The funny thing about that is when you’re confronted with a choice of saving your life or staying fat, that the easier choice can be to stay fat so it is incredibly enticing.  For me, I really questioned how important it was for me to have a second baby. I honestly considered having just one kid because the compound failure of failing to lose weight and failing to have a baby was just something I wasn’t sure if I could endure. It wasn’t until I thought of my daughter, who already existed, and for her to be without a mother because I was afraid of failure that I really changed my tune. That, and knowing that I would regret that decision for the rest of my life, were I to choose the road of single kid-dom and fat.  At the very least, I might be thinner and more capable…  So I started.  Even then I had to be private about it. I didn’t tell Bradley that I was starting to lose weight. Instead I lost around 15 pounds before I openly admitted that I was losing weight on purpose.

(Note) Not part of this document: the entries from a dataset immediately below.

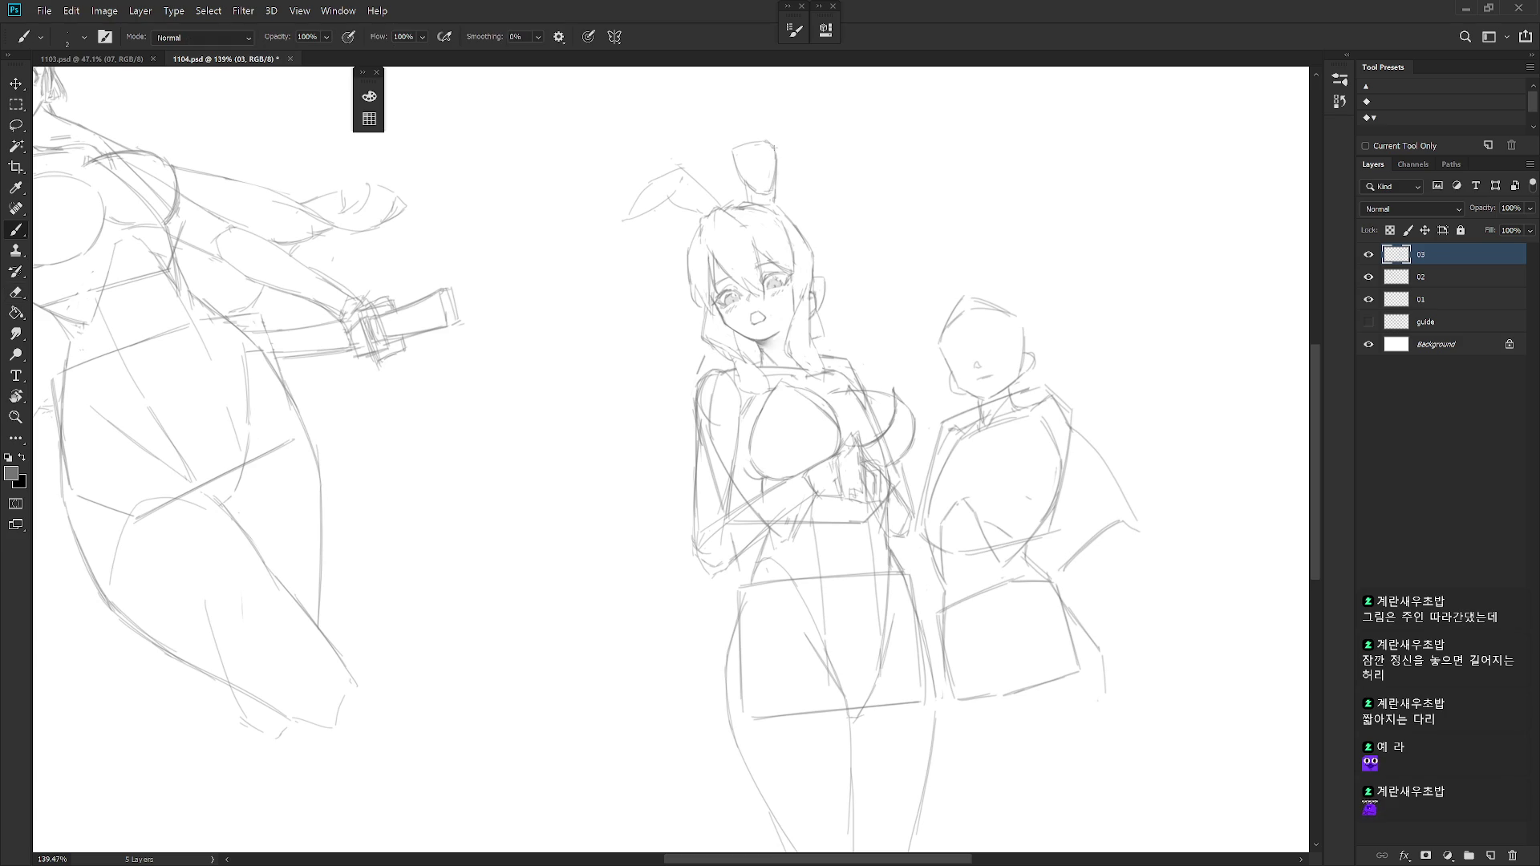
left_click_drag(621, 219, 641, 202)
left_click_drag(667, 175, 691, 168)
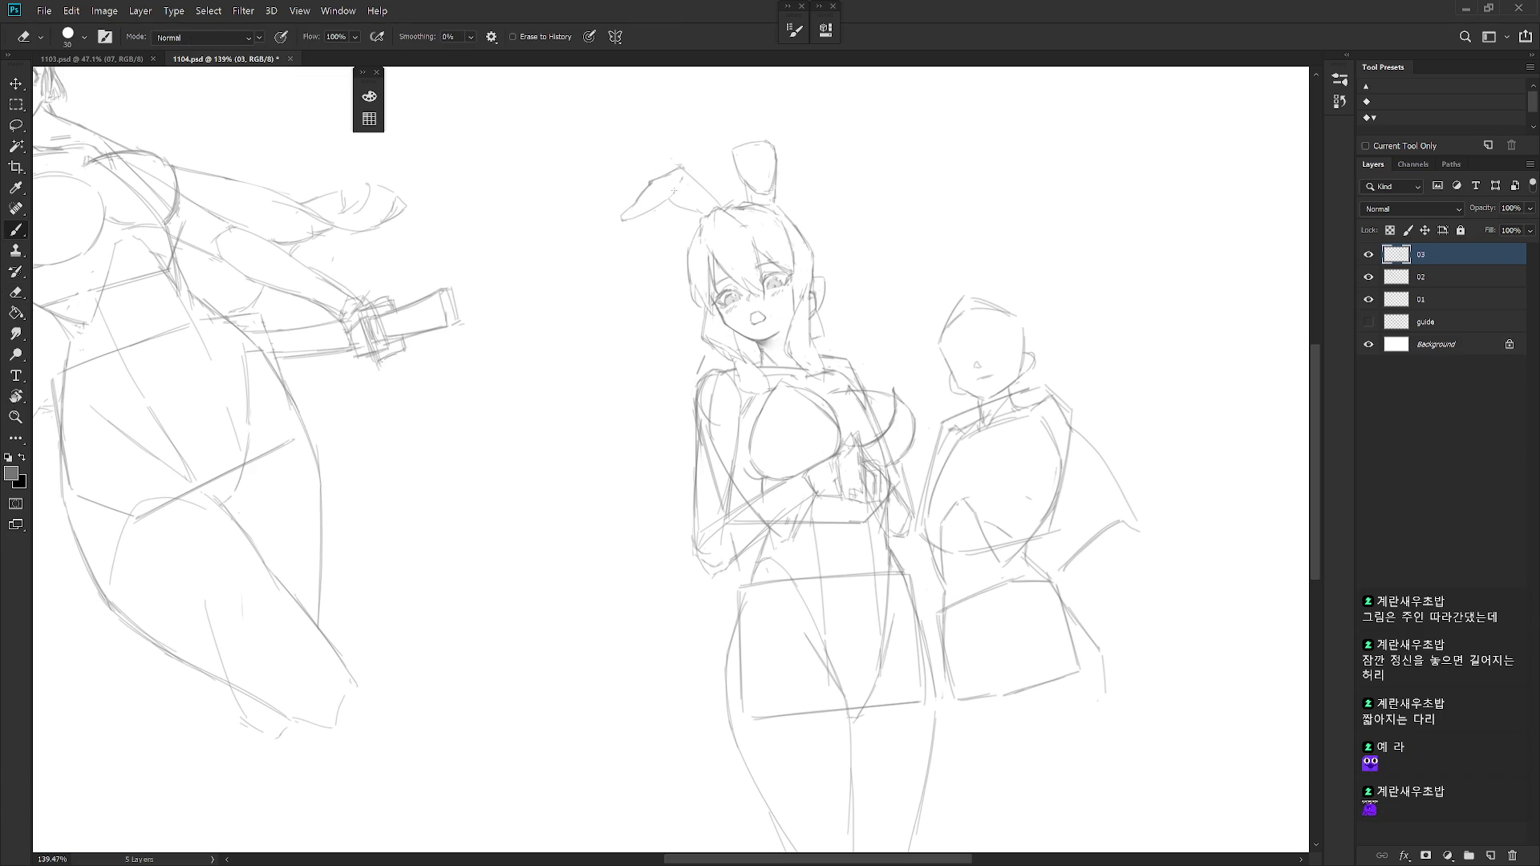
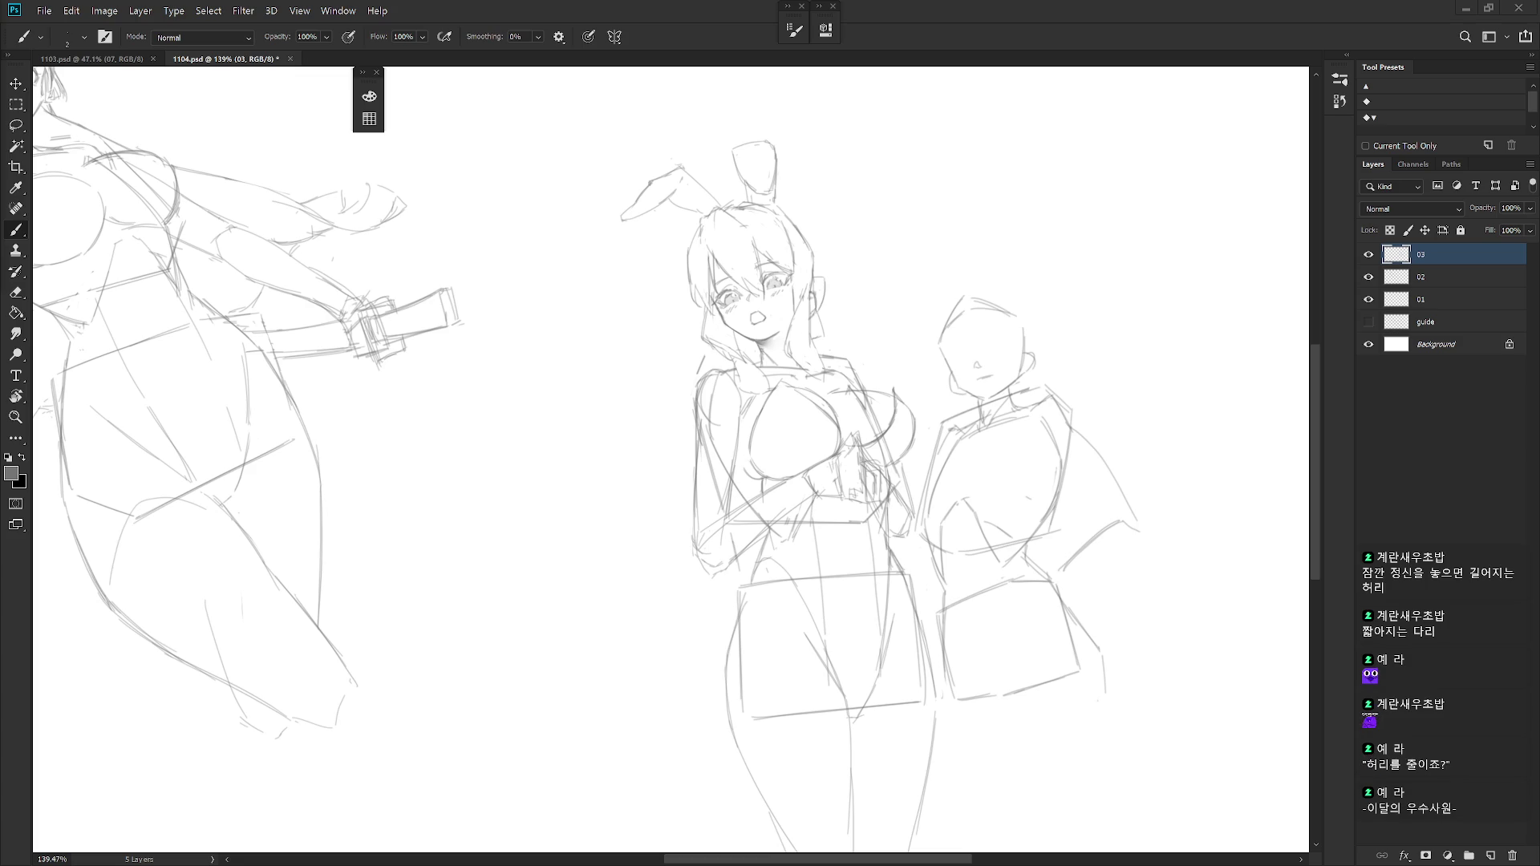
Pan up over the sketch and erase the bunny girl's old right leg line.
left_click_drag(914, 479, 895, 445)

I’m excited to watch Whitney do the same thing. I’m interested to watch her start being more honest with herself about what she’s doing and how she’s contributing to her health. I saw her own, for the first time, that what she eats and when she eats is terrible (sugar coffee/tea all day and one huge meal at night). Right now she has this monster who she’s allowing to have complete control over her life through the vehicle PCOS, but what she doesn’t realize yet is that she can drive that monster.  I’m watching her turn from a person who is determined to live as the legendary healthy fat girl to being a fat girl who is dealing with very real health issues. Just like I did.  She’s having to make very real decisions that will determine the length and quality of her life.  Like I did.  Watching her struggle just brings it all right back and I know what it is to be in her shoes and it just gives me the serious feels.  There might be some eye leakage, too.  But maybe, just maybe, the truth of the matter is that I have yet to shed my entire fat girl.  What’s really going on is that I am still very much Whitney.  I still look at the world through the same lens as before.  I still struggle and fear all of the things I used to.  I still marvel and gasp at the new things I can do, even though I’ve been ble to do them for years now!  I’m proud of her for exposing the life I lead as a fat girl- complete with explanations of chub rub, of chair fitting, of sweating, of having to consider every little aspect ever. It’s been a pretty amazing show to see and connect to.  

And to be clear- I’m not criticizing Whitney AT ALL.  I’m so proud of her and, quite honestly, a bit jealous that she’s been able to be so open about her life and struggles that I feel like I’m seeing myself, except that it’s like I’m seeing myself four years ago.  I’m watching her do everything I do plus a little more.  Her struggles and experiences are alarmingly similar to mine.  I just love her to pieces and admire her moxie like crazy cakes.  


Lastly, the relationship between her and her parents reminds me so much of how my parents and I used to operate when I was in my early twenties, before I was with Bradley.  We were the three amigos, my parents and I.  We’d meet every day, after workout my apartment to go for a 40 minute walk and talk.  Those were definitely glory days and I appreciate the show for highlighting that special time for me.  Love you mom and dad!!!  ❤️❤️❤️

One Comment

  1. Paula

    I started watching that show too. I thought I could learn a thing or two about self acceptance. Growing up the less I weighed, the more value I would have. Ugh! Anyhow, I was also interested in how PCOS can contribute to weight loss. Help explain why I am the slowest loser on the planet. It wasn’t until I really began watching the show that I realized that Whittney’s diet was horrible. I would explain why she struggles to lose weight. Those of us with medical conditions such as PCOS or hypothyroidism are certainly diet challenged & we have to work extra hard, but as you have shown here, it is possible.